→ PROBLEMS TO WORK ON:
A: List every festival held abroad that the passage on film festivals below mentions by name.
B: Rewrite everything in the passage on film festivals below from "There are a" down to "their American contemporaries.", swapping "contemporaries" for "peers".
[[ DOCUMENT EXTRACT open ]]
There are a number of festivals abroad that also play a big part as centers of exchange of films and ideas. Rotterdam International Film Festival, the Berlin International Film Festival, and the Oberhausen International Film Festival are all popular festivals among American avant-garde filmmakers. Exhibiting at these festivals gives you an opportunity to meet with your international contemporaries and to see work that may never make it to the United States. Again, seeing this work, especially that of foreign artists, confers upon the filmmaker (who may also teach or occasionally program films or write) increased status by adding to their knowledge base films that are rare for their American contemporaries.
Of course film festivals are not all about watching films. An enormous amount of socializing and networking takes place as well. Many filmmakers bring copies of their work or copies of work that wasn’t even screened to offer to people who enjoyed their piece. At the very least, filmmakers exchange contact information and invitations to each other’s countries, towns, and homes. These are the great gatherings of the community and are invaluable for keeping the community together.
[[ DOCUMENT EXTRACT closed ]]
[[ PROVIDED INFORMATION open ]]
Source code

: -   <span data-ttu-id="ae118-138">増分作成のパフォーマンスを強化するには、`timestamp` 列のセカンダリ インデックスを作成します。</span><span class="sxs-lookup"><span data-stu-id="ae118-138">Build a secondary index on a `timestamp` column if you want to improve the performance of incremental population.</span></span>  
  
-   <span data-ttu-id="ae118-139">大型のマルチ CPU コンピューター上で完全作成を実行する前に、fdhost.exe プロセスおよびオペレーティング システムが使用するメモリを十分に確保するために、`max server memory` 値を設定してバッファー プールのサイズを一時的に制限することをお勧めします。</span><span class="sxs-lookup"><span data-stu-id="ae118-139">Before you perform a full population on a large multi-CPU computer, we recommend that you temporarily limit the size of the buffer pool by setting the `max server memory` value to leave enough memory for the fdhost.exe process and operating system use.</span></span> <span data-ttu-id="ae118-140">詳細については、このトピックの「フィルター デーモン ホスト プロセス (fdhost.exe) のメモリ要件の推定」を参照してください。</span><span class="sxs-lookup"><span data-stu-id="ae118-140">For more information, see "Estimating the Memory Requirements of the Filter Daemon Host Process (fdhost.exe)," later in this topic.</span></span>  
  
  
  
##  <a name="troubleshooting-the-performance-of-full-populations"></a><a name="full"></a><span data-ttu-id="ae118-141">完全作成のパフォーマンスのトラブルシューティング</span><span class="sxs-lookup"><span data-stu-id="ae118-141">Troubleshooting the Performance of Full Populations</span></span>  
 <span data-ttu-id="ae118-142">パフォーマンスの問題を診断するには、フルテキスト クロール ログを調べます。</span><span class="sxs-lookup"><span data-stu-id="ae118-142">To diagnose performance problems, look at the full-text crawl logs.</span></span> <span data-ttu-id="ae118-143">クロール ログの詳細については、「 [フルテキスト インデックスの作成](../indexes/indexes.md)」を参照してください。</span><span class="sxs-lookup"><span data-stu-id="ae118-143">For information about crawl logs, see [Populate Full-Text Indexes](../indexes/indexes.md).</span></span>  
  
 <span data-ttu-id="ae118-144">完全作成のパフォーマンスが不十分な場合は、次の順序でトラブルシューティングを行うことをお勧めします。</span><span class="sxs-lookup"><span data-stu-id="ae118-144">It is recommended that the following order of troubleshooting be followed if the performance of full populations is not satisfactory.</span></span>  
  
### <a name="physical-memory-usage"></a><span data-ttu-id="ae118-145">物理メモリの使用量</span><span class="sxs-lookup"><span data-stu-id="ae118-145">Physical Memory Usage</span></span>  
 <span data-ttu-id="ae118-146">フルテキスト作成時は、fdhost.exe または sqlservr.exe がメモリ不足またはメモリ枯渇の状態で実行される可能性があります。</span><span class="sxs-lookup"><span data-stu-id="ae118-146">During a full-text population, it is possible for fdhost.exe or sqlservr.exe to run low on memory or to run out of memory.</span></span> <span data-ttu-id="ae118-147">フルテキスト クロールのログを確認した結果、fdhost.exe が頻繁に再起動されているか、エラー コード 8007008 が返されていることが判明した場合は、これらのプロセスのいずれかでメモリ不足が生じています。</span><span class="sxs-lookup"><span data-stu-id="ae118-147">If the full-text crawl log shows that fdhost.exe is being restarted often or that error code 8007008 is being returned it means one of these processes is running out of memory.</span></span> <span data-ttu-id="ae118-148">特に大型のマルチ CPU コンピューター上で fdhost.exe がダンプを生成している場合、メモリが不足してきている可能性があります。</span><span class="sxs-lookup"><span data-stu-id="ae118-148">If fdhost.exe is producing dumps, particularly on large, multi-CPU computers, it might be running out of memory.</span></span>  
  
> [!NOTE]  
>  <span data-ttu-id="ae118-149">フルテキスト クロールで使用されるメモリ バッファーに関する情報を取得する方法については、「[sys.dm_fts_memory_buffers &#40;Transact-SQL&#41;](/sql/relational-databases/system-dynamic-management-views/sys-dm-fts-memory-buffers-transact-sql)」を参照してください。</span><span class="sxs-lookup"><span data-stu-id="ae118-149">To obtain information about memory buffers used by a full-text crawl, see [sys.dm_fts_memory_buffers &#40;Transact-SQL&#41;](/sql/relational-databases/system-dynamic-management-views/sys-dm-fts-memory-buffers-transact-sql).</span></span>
[[ PROVIDED INFORMATION closed ]]
→ RESULTS:
A:
Rotterdam International Film Festival
Berlin International Film Festival
Oberhausen International Film Festival

B:
There are a number of festivals abroad that also play a big part as centers of exchange of films and ideas. Rotterdam International Film Festival, the Berlin International Film Festival, and the Oberhausen International Film Festival are all popular festivals among American avant-garde filmmakers. Exhibiting at these festivals gives you an opportunity to meet with your international peers and to see work that may never make it to the United States. Again, seeing this work, especially that of foreign artists, confers upon the filmmaker (who may also teach or occasionally program films or write) increased status by adding to their knowledge base films that are rare for their American peers.